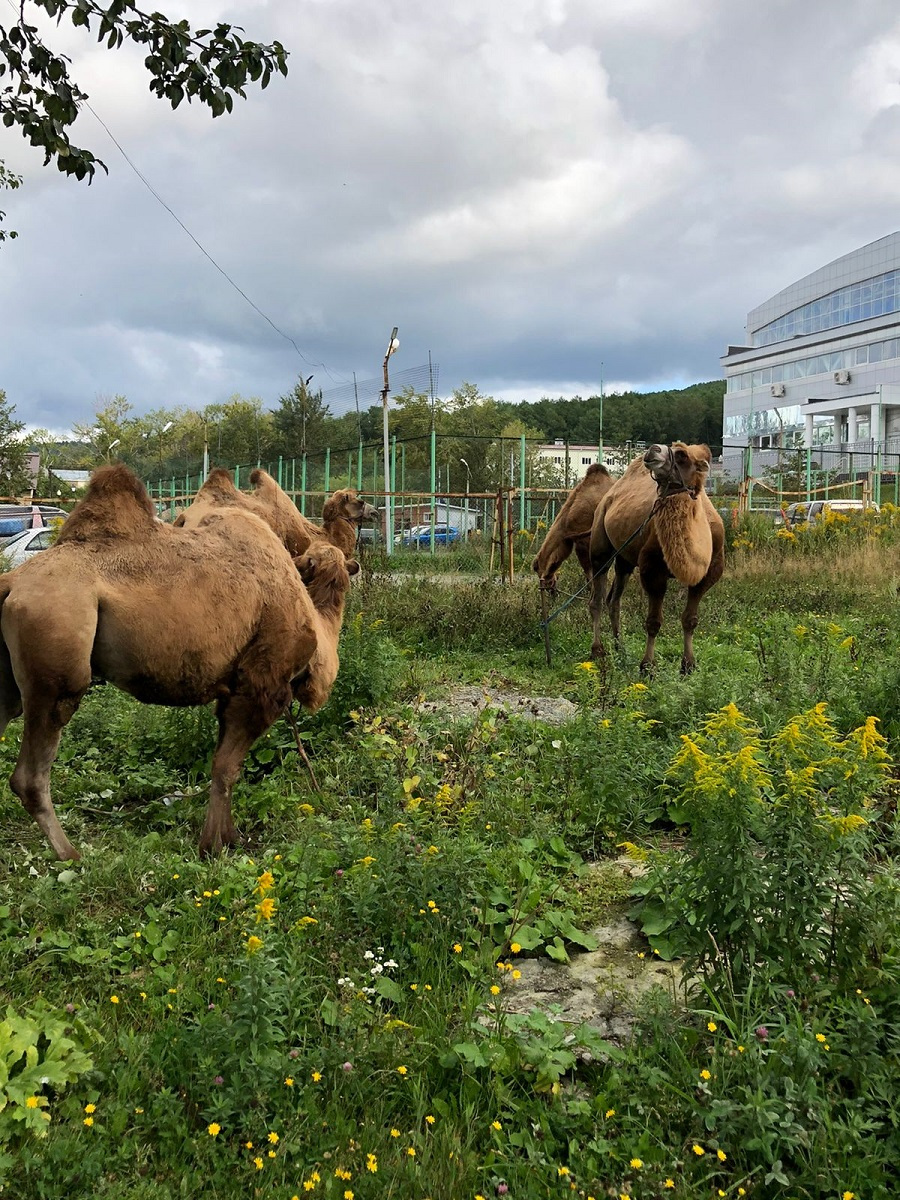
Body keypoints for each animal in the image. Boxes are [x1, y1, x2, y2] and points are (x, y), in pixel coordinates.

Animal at [0, 460, 357, 864]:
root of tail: (11, 582)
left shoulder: (231, 690)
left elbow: (224, 763)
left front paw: (230, 838)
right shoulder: (262, 686)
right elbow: (226, 768)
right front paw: (212, 847)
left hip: (10, 679)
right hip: (56, 663)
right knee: (31, 773)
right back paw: (71, 855)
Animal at [588, 444, 729, 676]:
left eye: (681, 456)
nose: (653, 449)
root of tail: (609, 495)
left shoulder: (709, 572)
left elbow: (690, 620)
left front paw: (688, 665)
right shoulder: (652, 569)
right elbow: (653, 622)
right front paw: (647, 667)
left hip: (625, 558)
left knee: (614, 599)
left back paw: (620, 648)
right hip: (600, 541)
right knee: (597, 598)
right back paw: (598, 651)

* _The problem_: Begin at the first line of the data above and repeat each line exactly, stopping after the line containing "left elbow: (690, 620)". Omit the pictures.

* _Result for this task_:
Body keypoints for each animal in the image. Boxes are [x1, y1, x2, y2] and points are (x, y), in pixel coordinates.

Animal at [0, 460, 357, 864]:
root of tail: (11, 582)
left shoulder: (231, 690)
left elbow: (224, 763)
left front paw: (230, 838)
right shoulder: (262, 686)
right elbow: (226, 768)
right front paw: (212, 847)
left hip: (10, 679)
right hip: (56, 663)
right knee: (31, 773)
right back paw: (71, 855)
Animal at [588, 444, 729, 676]:
left eye: (681, 456)
nose: (653, 449)
root of tail: (609, 495)
left shoulder: (709, 572)
left elbow: (690, 620)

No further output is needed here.